-- What you have to do --
The word "Index" occurs in some lines of the data. Return each such line.

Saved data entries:
|---|

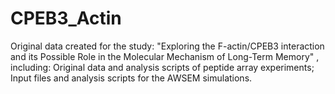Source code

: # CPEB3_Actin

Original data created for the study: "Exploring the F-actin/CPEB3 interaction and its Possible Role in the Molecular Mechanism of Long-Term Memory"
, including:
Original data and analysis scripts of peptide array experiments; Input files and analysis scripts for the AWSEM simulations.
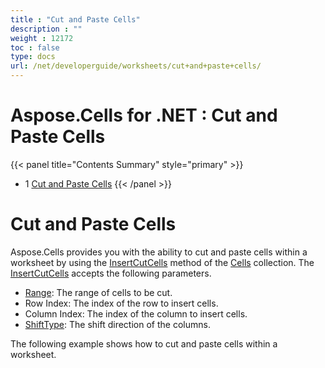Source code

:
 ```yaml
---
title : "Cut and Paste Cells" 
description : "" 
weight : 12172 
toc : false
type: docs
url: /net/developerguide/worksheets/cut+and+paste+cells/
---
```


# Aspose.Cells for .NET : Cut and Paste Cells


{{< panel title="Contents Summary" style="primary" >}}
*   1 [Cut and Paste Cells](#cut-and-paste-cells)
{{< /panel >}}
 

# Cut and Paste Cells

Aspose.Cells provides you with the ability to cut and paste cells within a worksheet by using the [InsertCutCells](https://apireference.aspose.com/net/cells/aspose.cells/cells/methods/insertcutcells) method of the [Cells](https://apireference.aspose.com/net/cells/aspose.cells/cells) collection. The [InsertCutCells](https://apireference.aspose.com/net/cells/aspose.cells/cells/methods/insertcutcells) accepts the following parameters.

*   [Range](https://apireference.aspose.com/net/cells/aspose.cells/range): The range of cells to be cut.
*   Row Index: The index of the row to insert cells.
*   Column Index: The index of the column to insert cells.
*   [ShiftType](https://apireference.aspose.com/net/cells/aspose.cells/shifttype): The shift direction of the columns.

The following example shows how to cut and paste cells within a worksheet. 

|---|

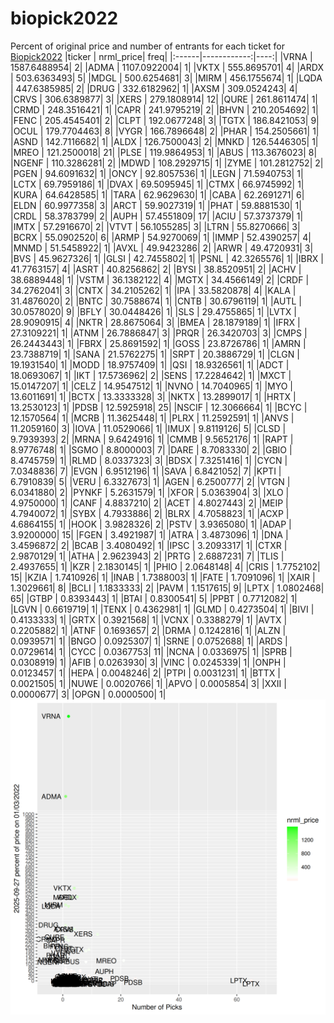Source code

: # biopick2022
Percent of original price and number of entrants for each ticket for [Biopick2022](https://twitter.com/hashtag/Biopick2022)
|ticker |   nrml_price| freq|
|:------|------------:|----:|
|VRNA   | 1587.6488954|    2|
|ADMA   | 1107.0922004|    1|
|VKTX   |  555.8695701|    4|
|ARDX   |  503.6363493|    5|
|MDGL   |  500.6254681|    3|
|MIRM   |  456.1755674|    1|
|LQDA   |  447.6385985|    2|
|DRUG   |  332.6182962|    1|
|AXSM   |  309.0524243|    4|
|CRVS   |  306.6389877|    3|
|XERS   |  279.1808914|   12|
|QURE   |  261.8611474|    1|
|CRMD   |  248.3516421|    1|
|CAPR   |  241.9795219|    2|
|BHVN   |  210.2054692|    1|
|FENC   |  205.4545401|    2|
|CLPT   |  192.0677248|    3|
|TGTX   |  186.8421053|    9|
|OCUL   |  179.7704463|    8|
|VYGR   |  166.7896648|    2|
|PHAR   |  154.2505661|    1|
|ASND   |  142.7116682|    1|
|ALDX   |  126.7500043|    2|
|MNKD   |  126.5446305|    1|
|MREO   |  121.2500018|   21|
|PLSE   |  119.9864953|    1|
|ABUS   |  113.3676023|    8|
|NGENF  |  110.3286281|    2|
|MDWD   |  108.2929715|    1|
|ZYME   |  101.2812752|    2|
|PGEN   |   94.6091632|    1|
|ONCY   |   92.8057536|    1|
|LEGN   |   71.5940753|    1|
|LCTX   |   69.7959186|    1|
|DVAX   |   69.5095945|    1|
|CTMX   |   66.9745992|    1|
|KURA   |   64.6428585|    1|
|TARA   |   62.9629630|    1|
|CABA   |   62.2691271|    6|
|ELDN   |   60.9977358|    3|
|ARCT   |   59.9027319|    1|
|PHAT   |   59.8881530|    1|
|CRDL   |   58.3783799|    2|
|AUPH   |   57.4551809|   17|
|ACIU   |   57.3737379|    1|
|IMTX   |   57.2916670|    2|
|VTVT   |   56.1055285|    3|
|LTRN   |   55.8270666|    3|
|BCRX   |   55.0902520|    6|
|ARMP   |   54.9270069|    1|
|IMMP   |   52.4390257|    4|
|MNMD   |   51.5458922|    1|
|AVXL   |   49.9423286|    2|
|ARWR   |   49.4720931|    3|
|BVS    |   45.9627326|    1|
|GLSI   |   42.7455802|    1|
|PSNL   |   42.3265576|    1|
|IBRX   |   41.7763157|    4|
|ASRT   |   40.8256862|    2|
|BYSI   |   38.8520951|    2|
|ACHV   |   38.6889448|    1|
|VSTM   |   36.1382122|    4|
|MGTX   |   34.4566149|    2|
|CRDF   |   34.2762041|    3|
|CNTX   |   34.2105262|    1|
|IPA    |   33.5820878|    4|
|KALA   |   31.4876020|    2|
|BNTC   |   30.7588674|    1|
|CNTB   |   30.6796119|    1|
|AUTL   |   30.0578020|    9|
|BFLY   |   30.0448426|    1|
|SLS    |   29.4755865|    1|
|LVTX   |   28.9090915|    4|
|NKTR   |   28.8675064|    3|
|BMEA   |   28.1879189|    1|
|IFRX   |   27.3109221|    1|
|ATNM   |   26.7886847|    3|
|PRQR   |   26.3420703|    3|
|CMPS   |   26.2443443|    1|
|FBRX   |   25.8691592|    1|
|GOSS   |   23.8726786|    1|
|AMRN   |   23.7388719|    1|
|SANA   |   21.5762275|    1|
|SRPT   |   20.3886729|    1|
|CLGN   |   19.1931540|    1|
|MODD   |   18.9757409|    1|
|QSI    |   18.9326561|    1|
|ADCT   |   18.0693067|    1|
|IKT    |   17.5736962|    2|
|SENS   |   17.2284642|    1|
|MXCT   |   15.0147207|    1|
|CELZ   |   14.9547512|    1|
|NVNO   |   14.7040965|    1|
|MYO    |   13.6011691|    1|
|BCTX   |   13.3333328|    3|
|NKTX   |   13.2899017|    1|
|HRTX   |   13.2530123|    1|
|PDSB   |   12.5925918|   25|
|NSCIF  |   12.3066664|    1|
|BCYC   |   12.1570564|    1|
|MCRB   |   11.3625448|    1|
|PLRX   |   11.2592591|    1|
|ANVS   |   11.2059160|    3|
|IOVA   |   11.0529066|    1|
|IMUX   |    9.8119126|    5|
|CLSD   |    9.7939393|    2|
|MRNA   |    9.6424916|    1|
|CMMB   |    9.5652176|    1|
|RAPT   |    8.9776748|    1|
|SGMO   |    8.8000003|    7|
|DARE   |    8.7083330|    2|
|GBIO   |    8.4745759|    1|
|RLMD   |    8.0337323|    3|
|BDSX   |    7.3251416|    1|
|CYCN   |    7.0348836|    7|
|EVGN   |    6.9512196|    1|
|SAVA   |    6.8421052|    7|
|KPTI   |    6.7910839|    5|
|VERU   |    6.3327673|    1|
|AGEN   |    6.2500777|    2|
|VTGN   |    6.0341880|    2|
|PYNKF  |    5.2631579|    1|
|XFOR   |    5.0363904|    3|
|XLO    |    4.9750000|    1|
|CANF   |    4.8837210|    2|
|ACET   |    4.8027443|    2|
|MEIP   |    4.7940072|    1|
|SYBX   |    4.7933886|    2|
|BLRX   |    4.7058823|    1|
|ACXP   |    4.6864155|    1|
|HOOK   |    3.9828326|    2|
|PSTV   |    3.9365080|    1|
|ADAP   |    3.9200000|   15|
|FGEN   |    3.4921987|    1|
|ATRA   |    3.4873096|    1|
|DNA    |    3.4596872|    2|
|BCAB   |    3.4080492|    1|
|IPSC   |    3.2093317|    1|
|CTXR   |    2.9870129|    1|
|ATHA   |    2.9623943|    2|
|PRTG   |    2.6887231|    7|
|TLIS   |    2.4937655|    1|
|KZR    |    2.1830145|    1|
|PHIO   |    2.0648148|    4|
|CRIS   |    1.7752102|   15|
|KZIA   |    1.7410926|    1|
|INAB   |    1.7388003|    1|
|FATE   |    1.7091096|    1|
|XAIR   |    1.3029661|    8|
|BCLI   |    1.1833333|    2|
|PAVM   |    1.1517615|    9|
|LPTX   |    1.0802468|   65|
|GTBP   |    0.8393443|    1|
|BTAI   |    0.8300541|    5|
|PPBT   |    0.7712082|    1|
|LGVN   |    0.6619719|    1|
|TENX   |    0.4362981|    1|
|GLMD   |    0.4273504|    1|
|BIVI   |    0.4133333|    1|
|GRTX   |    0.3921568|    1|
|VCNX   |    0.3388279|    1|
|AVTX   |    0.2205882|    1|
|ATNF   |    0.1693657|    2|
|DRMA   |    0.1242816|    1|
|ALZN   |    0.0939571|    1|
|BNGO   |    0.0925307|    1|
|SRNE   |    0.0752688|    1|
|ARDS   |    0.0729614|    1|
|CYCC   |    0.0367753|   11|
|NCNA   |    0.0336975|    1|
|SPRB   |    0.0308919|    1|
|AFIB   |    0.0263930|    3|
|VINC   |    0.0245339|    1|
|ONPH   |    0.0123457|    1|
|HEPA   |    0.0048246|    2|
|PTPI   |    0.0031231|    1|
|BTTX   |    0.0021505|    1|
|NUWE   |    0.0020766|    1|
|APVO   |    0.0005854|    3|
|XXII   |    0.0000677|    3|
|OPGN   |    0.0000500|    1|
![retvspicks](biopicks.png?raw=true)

|---|

-- Written answer --
*   Row Index: The index of the row to insert cells.
*   Column Index: The index of the column to insert cells.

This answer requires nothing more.